Keeve and Sskeer are one of the High Republic's most interesting Jedi pairs. It's too bad they got relegated to comic books, which seems to keep their story going over the same basic plot points again and again. I'd like to have seen them in a regular book.
But the main lesson from this comic book is this: Star Wars has to set limits on how many species live for hundreds of years. When we first meet Yoda, one of his defining character traits is that he's nine hundred years old. We sense that one of the reasons he's so wise (at least, we're told he's wise) is that he's so old. Someone who lives hundreds of years ought to have a lot of accumulated wisdom.
But then in The Force Awakens, we meet another small, wrinkly creature who lives for hundreds of years. She's not particularly wise, or interesting, or important to the plot. So her longevity seems like a gimmick.

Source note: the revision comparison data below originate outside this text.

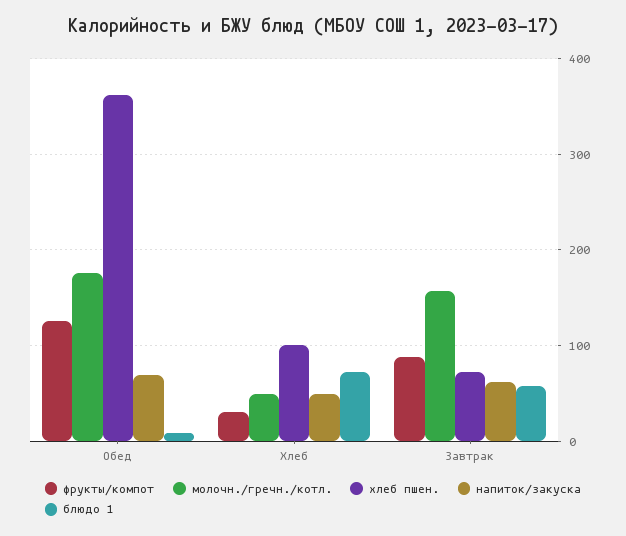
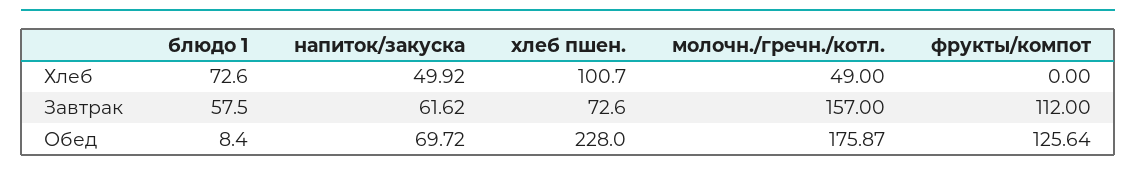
  {
    "фрукты/компот": {
      "Обед": 125.64,
-     "Хлеб": 30,
+     "Хлеб": 0,
-     "Завтрак": 90
+     "Завтрак": 112
    },
    "молочн./гречн./котл.": {
      "Обед": 175.87,
      "Хлеб": 49,
      "Завтрак": 157
    },
    "хлеб пшен.": {
-     "Обед": 360,
+     "Обед": 228,
      "Хлеб": 100.7,
      "Завтрак": 72.6
    },
    "напиток/закуска": {
      "Обед": 69.72,
      "Хлеб": 49.92,
      "Завтрак": 61.62
    },
    "блюдо 1": {
      "Обед": 8.4,
      "Хлеб": 72.6,
      "Завтрак": 57.5
    }
  }

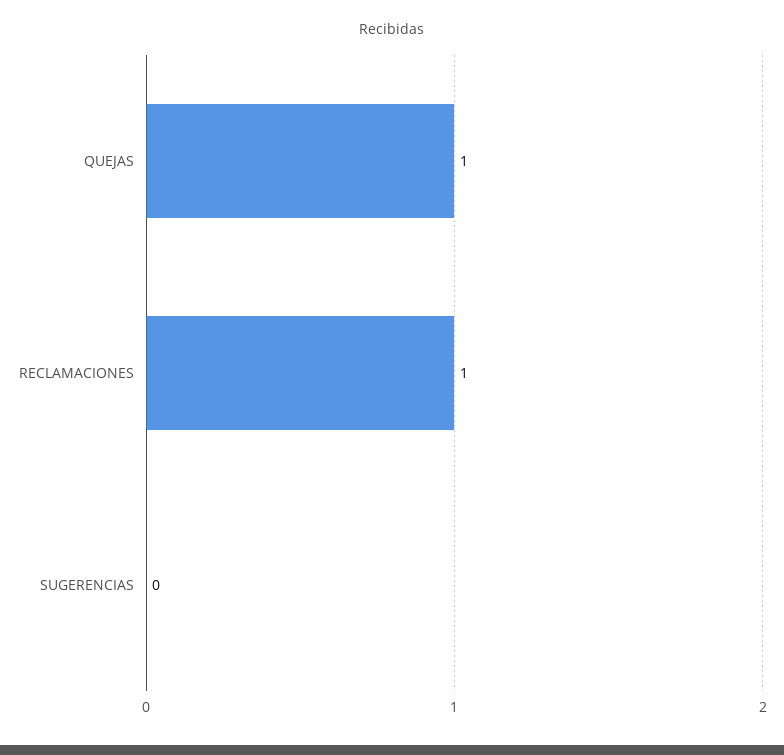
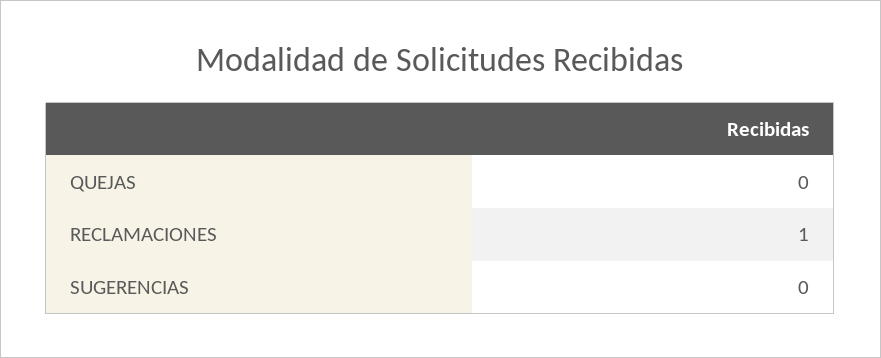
  {
-   "QUEJAS": 1,
+   "QUEJAS": 0,
    "RECLAMACIONES": 1,
    "SUGERENCIAS": 0
  }

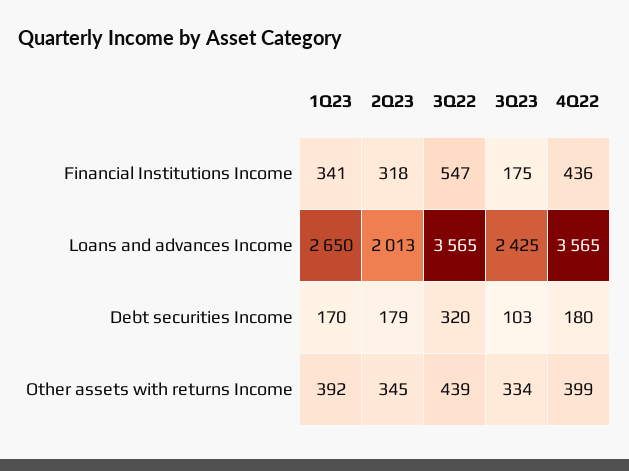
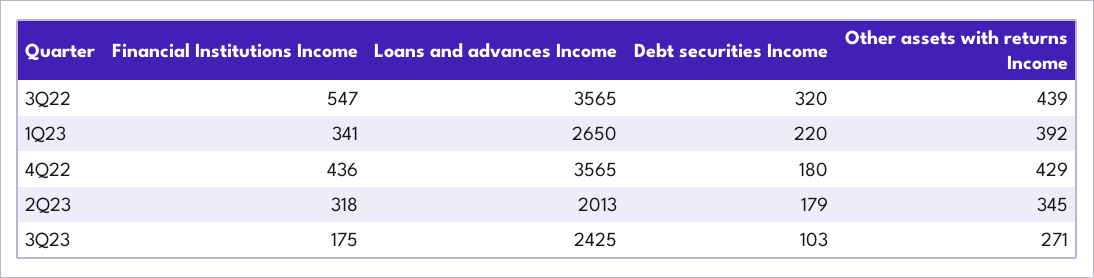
  {
    "1Q23": {
      "Financial Institutions Income": 341,
      "Loans and advances Income": 2650,
-     "Debt securities Income": 170,
+     "Debt securities Income": 220,
      "Other assets with returns Income": 392
    },
    "2Q23": {
      "Financial Institutions Income": 318,
      "Loans and advances Income": 2013,
      "Debt securities Income": 179,
      "Other assets with returns Income": 345
    },
    "3Q22": {
      "Financial Institutions Income": 547,
      "Loans and advances Income": 3565,
      "Debt securities Income": 320,
      "Other assets with returns Income": 439
    },
    "3Q23": {
      "Financial Institutions Income": 175,
      "Loans and advances Income": 2425,
      "Debt securities Income": 103,
-     "Other assets with returns Income": 334
+     "Other assets with returns Income": 271
    },
    "4Q22": {
      "Financial Institutions Income": 436,
      "Loans and advances Income": 3565,
      "Debt securities Income": 180,
-     "Other assets with returns Income": 399
+     "Other assets with returns Income": 429
    }
  }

Then we learn in Solo that Chewbacca is really old. And then Ki Adi and Vernestra appear in The Acolyte; I had no idea either of their species existed for hundreds of years, but there they were. Now the High Republic gives us Azlin Rell, and Porter Engle, and General Viess, and Yarael Poof, and Oppo Rancisis . . . and, in this comic book, Tey Sirrek returns as a bearded, elderly character. Come on. Enough.
The problem with so many characters who endure for hundreds of years is that it changes the basic chronological "feel" of Star Wars. Yoda was an anomaly, and his longevity added something interesting to his character. But when it becomes almost the norm, it makes it hard for me to enter into the story's world, since "urgent" and "significant" would be so different for someone who lives a long, long time. Characters ought to remember things from hundreds of years ago, which means there are fewer surprises, and other characters (Jedi especially) ought to demonstrate much more wisdom than they ever do.
I really didn't care to see Tey return, more than a hundred years later. Nor did I want Lourna Dee to return. She has never been interesting. When the Nihil are introduced as anarchic chaos agents, then what's the point of a character who leaves the Nihil to become . . . an anarchic chaos agent? There's nothing to do with that.